Friday, 30 September 2011

image for Incontinent on the continent Putting your knees together, hopping and shouting "LOO! WHERE'S THE LOO!" means you want to marry somebody's dog in Belgium

Travelling abroad can be a nightmare, especially when the land contains lots of people who pretend not to understand the English for "Where is the toilet" and you're bursting.

For this reason, we provide this handy guide for locating lavatories anywhere in continental Europe.

English: Excuse me good sir, where are the lavatories?

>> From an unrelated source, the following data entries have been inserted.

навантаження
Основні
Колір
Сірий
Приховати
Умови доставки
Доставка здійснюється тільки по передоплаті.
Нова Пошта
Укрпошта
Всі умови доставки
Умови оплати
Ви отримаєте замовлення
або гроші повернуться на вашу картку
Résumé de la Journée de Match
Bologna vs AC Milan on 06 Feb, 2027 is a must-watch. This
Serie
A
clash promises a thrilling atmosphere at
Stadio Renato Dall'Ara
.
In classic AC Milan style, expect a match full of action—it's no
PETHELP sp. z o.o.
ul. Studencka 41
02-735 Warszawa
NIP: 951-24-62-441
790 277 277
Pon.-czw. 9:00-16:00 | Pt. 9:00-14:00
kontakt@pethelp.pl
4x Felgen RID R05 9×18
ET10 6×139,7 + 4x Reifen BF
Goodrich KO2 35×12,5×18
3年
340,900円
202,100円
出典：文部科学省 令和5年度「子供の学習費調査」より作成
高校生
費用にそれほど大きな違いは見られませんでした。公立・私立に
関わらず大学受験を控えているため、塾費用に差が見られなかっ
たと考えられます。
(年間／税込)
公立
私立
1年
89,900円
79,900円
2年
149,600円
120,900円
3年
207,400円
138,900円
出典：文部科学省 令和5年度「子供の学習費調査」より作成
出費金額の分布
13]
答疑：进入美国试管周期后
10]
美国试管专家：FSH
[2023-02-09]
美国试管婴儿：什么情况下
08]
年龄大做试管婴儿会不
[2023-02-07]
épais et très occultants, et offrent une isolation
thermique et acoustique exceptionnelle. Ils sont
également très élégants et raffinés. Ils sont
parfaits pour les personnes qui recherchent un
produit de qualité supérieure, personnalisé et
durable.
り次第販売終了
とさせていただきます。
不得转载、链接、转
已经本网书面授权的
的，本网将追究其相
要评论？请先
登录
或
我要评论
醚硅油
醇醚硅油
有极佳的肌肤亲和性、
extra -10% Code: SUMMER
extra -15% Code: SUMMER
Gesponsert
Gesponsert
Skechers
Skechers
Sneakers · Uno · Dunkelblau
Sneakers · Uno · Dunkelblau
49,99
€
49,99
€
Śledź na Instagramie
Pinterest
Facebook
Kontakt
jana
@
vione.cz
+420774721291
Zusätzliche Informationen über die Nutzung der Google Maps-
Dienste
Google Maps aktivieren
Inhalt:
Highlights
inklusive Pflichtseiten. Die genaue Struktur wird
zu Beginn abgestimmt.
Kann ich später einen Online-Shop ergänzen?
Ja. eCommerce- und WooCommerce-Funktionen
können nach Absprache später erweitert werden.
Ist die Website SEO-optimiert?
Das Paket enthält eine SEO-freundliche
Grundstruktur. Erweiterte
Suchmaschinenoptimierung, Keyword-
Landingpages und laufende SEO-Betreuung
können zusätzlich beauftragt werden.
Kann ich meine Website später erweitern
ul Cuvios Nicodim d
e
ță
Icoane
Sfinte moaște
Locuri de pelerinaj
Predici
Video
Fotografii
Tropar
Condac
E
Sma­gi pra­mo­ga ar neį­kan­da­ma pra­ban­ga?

Italian: Mi scusi spirito di cazzo, dove i gabinetti?
French: Excusez-moi l'ail manger baudet,
où sont les toilettes
German: Entschuldigung! Wo sind die Toiletten wurstgesicht?
Polish: Przepraszam, gdzie są toalety że zapach?
Spanish: Perdóneme, mierda de cerebros, dónde están los baños?
Swedish: Ursäkta mig, platt möbelsnickare...var finns toaletterna?
Welsh: Esgus i mi, fy epil defaid da, lle mae'r toiledau?
Portugese: Desculpe, pessoa de pequeno cérebro, onde estão os banheiros?
Icelandic: Afsakið mig, skór andlit, hvar eru salerni?
Finnish: Anteeksi, mies joka haisee karhun kainalossa, missä, ovat vessat?
Dutch: Neem me niet kwalijk, zoon van een hoer, waar zijn de toiletten?
Czech: Kde jsou záchody? Máš je v této zemi zpět?
Greek: Με συγχωρείτε Πού είναι η τρύπα στο πάτωμα σας καλέσει μια τουαλέτα;

So there you go. No matter where you are in this great continent of a thousand languages, you can find the loo.

Small Print: We can accept no liability for your pronunciation, which can sometimes land budding linguists in aqua calde.

The story above is a satire or parody. It is entirely fictitious.